- [Blok teks]:
* * * * * * * * *

“Naik saat Isu Panas, Tenggelam saat Misi Tuntas?”
“Etika di-Soft Delete, Akal Sehat di-Backspace?”

Tangerang, Jeritanrakyat.id — Kabupaten Tangerang belakangan ini diramaikan oleh kemunculan “portal-portal berita kilat” — media yang mendadak aktif ketika ada isu seksi, lalu menghilang entah ke mana ketika sore tiba. Fenomena ini bukan hanya lucu, tapi juga patut dipertanyakan secara etis dan profesional. Sabtu (21/6/2025)
Perbincangan semakin panas setelah dua tautan berita ramai beredar di grup WhatsApp publik dan aktivis, yang mana tautan tersebut mendadak error tak lama setelah tayang:
Berita pertama (12 Juni 2025): https://lipsusmedia.com/2025/06/12/akibat-mobil-pengangkut-galian-tanah-kobak-lele-jalan-di-depan-rumah-dewan-pdi-di-desa-gandaria-rusak-parah-tpt-yang-baru-selesai-di-bangun-hancur
Berita kedua (13 Juni 2025): https://lipsusmedia.com/2025/06/13/apkan-ri-dpw-banten-camat-mekar-baru-dan-dinas-binamarga-diminta-cekricek-jalan-serta-tpt-yang-rusak-akibat-aktipitas-mobil-galian-tanah-bikin-kolam-lele
Kami menyebutnya: Media 404. Pagi naik berita “heboh”, sore sudah tidak bisa dibuka. Bukan karena server rusak—tapi karena misi mungkin sudah selesai.

* * * * * * * * *

- [Kerjakan berikut ini]:
**a)** Jawab pertanyaan berikut dari teks tentang Media 404.
(i) Berita pertama tayang tanggal berapa?
(ii) Di grup apa saja dua tautan berita itu ramai beredar?
(iii) Apa sebutan yang diberikan untuk media yang beritanya sore sudah tidak bisa dibuka?
**b)** Tuliskan semua tanggal yang disebut dalam teks tentang Media 404.

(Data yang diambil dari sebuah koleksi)
* * * * * * * * *

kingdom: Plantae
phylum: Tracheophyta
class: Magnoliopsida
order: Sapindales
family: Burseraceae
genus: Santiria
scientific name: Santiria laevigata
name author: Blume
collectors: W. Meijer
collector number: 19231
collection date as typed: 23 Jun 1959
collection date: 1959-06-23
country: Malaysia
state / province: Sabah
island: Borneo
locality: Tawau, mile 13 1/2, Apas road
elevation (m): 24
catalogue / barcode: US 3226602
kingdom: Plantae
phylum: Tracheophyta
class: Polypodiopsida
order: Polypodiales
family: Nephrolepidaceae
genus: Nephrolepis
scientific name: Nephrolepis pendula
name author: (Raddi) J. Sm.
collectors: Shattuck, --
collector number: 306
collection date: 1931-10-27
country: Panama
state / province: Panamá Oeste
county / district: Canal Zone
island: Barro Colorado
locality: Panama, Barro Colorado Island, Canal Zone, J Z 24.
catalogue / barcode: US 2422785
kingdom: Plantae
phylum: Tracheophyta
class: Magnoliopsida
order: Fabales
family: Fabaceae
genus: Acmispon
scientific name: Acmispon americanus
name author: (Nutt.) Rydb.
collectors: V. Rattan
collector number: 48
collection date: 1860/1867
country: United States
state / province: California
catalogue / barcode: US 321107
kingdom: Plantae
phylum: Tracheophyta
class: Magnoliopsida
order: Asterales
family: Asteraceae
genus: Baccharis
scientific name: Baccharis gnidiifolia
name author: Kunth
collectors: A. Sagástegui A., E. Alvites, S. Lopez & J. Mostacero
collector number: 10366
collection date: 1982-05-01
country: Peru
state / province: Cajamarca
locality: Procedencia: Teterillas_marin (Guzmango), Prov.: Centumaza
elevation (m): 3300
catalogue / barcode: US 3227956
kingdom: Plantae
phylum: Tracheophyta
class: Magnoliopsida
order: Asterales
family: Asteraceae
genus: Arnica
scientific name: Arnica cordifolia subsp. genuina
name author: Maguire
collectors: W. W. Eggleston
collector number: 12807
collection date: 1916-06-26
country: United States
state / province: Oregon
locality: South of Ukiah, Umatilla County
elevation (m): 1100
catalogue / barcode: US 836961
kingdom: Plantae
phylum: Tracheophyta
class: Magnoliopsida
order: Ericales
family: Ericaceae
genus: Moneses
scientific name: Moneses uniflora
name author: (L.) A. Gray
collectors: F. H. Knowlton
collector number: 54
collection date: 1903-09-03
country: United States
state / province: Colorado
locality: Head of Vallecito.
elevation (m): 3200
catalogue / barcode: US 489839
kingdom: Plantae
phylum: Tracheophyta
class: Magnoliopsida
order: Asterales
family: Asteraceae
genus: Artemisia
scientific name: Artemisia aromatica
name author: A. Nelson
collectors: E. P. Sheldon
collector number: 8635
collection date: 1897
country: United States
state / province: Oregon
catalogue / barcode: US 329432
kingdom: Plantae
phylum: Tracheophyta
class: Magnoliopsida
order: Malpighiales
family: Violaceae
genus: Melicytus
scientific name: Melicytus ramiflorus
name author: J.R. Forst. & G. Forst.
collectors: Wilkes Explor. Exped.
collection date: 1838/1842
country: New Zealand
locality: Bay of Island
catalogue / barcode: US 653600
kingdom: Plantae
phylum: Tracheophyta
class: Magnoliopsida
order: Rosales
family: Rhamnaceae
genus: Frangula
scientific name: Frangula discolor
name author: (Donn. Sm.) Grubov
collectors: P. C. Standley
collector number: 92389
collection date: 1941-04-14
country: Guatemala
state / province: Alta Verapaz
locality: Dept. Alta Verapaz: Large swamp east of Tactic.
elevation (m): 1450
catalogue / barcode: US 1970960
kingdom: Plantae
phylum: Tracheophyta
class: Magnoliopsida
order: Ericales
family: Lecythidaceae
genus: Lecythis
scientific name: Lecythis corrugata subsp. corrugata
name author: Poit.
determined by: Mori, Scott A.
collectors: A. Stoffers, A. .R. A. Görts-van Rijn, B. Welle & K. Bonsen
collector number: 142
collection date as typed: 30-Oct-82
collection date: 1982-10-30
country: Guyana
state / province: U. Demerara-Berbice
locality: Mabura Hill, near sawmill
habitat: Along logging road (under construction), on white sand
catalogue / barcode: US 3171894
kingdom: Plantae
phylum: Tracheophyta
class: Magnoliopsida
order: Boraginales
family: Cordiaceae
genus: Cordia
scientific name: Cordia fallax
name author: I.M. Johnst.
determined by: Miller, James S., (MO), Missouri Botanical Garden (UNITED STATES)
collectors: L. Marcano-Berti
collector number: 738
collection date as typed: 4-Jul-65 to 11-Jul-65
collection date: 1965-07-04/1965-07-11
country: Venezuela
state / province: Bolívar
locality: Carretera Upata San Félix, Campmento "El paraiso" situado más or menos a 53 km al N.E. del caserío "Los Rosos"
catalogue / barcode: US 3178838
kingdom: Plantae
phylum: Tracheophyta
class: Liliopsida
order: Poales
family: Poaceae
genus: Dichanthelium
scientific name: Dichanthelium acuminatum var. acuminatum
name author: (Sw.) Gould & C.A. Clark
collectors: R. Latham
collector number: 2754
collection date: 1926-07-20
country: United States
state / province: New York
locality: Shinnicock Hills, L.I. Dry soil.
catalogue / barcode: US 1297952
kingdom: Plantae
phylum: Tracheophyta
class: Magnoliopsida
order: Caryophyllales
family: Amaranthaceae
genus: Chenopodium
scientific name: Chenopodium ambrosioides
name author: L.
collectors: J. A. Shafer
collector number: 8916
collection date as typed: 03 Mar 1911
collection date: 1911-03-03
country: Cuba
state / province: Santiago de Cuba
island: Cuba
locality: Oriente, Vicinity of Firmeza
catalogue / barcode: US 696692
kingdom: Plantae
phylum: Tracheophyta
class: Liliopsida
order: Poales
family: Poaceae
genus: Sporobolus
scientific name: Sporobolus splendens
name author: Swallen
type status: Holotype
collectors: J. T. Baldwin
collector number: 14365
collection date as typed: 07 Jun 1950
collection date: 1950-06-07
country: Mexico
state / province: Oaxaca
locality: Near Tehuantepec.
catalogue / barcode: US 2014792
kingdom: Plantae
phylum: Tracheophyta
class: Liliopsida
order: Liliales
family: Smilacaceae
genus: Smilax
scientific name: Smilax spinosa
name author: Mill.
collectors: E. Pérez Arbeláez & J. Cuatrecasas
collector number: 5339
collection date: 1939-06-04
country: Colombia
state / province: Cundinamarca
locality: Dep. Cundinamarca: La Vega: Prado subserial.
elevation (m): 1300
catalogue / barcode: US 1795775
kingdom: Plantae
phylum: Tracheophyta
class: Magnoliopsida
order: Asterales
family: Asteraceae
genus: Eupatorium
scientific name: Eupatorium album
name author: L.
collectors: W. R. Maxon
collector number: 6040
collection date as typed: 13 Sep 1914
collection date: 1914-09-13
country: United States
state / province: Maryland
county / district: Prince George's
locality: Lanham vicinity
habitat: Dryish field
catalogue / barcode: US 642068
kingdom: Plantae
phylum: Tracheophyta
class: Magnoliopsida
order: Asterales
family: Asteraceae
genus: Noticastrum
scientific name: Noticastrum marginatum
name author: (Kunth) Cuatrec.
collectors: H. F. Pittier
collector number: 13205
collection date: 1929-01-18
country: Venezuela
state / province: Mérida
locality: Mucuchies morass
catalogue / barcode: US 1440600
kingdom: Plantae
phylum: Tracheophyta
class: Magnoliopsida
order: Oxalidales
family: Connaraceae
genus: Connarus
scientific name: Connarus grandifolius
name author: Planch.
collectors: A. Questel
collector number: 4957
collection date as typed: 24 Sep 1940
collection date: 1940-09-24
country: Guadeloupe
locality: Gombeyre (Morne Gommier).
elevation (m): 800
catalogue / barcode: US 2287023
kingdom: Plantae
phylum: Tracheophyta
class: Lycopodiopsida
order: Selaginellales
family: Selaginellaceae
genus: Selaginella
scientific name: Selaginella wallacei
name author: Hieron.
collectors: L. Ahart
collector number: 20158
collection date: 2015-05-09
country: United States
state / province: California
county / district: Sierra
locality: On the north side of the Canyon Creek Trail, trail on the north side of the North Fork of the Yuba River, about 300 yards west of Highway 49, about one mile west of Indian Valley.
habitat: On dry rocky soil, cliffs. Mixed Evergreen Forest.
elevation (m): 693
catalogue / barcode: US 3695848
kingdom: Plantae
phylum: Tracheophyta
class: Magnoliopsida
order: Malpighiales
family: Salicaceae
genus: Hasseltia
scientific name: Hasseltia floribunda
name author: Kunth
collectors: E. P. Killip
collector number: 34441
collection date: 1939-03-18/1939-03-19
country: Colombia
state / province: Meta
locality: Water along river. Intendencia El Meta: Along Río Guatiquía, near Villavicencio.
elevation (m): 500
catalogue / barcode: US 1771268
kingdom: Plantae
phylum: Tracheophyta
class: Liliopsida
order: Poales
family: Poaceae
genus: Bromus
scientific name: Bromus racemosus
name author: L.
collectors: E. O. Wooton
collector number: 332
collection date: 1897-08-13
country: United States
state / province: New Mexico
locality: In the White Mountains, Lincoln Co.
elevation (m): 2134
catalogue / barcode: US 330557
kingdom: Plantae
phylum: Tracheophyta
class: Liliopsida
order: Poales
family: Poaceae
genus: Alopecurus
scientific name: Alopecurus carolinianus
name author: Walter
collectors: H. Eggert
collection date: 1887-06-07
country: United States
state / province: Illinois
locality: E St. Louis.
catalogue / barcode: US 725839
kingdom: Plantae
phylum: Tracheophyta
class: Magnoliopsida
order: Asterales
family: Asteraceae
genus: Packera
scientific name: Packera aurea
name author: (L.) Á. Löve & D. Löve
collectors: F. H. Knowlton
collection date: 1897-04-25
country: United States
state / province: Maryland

* * * * * * * * *

- [Jawaban akhir]:
**a)**
(i) 12 Juni 2025
(ii) Grup WhatsApp publik dan aktivis
(iii) Media 404

**b)**
- Sabtu, 21/6/2025
- 12 Juni 2025
- 13 Juni 2025